Valeo a mené cette opération avec Mizuho et Natixis qui ont agi comme coordinateurs globaux et Crédit Agricole CIB, CIC, Citibank, Mizuho, MUFG et Natixis comme teneurs de livre. Les titres, notés "Baa3" par Moody's et "BB+" par S&P, offrent un coupon annuel de 5,375% et arriveront à échéance le 28 mai 2027. Les fonds levés serviront " à financer les besoins généraux de l'entreprise", a indiqué l’équipementier. L'émission ne répond donc pas au besoin de financer une opération particulière.

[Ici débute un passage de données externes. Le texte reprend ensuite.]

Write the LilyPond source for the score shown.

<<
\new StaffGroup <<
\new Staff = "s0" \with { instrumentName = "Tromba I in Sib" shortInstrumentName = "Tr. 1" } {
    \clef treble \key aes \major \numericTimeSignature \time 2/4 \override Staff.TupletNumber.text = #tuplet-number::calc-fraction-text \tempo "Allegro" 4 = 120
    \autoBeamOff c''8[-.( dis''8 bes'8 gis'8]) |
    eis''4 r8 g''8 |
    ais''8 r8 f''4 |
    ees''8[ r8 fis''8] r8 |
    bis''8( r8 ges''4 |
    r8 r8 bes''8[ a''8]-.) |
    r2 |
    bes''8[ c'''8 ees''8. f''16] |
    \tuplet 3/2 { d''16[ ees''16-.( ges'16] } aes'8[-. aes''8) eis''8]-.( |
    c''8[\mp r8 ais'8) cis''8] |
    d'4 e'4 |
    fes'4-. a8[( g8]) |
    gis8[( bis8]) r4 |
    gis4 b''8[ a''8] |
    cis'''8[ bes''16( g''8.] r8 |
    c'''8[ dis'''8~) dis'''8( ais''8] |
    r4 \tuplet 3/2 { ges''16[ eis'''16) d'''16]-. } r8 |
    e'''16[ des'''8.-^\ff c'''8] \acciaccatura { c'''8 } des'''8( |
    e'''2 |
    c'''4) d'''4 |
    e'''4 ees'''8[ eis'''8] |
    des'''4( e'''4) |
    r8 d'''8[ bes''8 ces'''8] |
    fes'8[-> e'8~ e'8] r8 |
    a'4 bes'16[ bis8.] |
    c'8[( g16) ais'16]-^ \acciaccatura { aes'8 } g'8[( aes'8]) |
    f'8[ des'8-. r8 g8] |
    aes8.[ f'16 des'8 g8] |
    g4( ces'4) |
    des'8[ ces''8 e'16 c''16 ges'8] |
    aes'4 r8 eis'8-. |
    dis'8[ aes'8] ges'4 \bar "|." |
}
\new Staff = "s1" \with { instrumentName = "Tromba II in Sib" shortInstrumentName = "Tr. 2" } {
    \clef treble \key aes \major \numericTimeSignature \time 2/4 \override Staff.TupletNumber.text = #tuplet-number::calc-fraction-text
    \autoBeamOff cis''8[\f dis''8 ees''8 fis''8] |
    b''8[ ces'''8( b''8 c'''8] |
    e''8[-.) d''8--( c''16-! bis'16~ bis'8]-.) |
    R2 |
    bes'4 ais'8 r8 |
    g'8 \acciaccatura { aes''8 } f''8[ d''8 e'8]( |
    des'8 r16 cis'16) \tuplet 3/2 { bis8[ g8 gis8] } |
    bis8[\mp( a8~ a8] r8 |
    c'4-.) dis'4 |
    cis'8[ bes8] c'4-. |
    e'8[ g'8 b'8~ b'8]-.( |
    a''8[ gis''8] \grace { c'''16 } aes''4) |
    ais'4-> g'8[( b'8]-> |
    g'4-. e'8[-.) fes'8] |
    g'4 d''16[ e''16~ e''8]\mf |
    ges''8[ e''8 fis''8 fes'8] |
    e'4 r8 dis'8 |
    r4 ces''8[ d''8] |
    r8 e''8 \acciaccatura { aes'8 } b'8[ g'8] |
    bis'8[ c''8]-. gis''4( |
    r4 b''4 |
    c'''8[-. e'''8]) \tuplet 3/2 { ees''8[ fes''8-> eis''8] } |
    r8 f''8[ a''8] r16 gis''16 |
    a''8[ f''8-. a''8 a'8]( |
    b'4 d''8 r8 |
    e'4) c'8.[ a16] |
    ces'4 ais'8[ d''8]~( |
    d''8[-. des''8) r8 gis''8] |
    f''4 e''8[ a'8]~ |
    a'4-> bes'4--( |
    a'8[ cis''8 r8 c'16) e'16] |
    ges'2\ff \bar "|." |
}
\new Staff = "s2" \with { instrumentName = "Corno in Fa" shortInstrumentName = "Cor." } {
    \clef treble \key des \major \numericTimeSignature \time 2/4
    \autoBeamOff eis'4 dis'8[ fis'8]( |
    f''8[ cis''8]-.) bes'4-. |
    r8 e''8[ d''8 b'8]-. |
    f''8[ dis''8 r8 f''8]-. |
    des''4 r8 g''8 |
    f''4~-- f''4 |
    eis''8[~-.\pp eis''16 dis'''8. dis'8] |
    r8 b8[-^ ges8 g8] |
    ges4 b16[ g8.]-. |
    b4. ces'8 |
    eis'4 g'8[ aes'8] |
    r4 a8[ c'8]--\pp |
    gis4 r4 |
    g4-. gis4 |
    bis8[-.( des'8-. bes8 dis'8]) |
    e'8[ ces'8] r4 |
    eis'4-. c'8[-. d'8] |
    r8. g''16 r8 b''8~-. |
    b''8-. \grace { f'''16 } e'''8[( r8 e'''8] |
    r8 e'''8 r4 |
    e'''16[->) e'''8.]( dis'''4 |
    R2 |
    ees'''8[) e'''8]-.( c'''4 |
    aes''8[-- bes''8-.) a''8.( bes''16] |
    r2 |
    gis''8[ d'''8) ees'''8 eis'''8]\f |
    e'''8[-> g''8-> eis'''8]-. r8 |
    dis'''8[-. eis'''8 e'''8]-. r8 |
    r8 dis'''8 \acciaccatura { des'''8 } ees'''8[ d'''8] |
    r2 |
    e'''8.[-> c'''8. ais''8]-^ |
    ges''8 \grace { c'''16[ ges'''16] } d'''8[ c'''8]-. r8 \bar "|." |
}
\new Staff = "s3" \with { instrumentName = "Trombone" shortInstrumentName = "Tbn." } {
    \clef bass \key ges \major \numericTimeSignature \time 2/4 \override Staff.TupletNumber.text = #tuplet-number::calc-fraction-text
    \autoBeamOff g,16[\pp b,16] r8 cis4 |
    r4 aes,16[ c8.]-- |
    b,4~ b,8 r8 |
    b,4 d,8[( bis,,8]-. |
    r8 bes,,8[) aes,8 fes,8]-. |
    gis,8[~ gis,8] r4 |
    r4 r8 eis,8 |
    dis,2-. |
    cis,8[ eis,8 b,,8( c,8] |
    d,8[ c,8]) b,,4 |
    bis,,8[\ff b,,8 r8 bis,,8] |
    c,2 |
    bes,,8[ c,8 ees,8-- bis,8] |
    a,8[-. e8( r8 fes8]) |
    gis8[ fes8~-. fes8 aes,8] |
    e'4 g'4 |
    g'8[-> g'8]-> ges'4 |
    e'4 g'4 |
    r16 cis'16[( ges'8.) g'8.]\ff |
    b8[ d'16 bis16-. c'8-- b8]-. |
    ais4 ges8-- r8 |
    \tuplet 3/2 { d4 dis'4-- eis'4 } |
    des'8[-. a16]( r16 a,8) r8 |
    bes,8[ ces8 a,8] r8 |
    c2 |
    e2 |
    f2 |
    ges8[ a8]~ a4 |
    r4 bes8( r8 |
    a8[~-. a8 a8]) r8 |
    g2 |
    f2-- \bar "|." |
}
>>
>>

Une situation différente de celle de Faurecia, dont les deux émissions obligataires durables réalisées cette année ont un rôle bien précis. Elles servent en partie à refinancer les prêts relais souscrits pour l’acquisition du groupe allemand Hella, finalisée en janvier de cette année.

 

Neutralité carbone

 

En basant une partie croissante de leurs financements sur des objectifs durables, les deux premiers équipementiers automobiles français attestent qu’automobile et décarbonation ne vont plus l’un sans l’autre. Valeo a d’ailleurs réaffirmé la semaine dernière qu’il allait "continuer à développer son portefeuille de technologies favorisant une mobilité décarbonée, en particulier ses solutions permettant l'électrification des véhicules ", domaine dans lequel il est aujourd'hui leader mondial.

Jacques Aschenbroich, qui était encore président-directeur général de l’entreprise à ce moment-là, avait fixé le cap au début de l’année dernière, affichant l’ambition de la société d’atteindre la neutralité carbone à l’horizon 2050, et d’avoir atteint près de la moitié de cet objectif dès 2030.

Afin d’adapter cet objectif à l’échéance 2027 des nouvelles obligations, le groupe s’est fixé un objectif intermédiaire de réduction de ses émissions à 37,95 millions de tonnes d’équivalent CO2 à fin 2025. L’idée étant, explique le porte-parole, de "sécuriser et rendre concrète la trajectoire de réduction des émissions de CO2".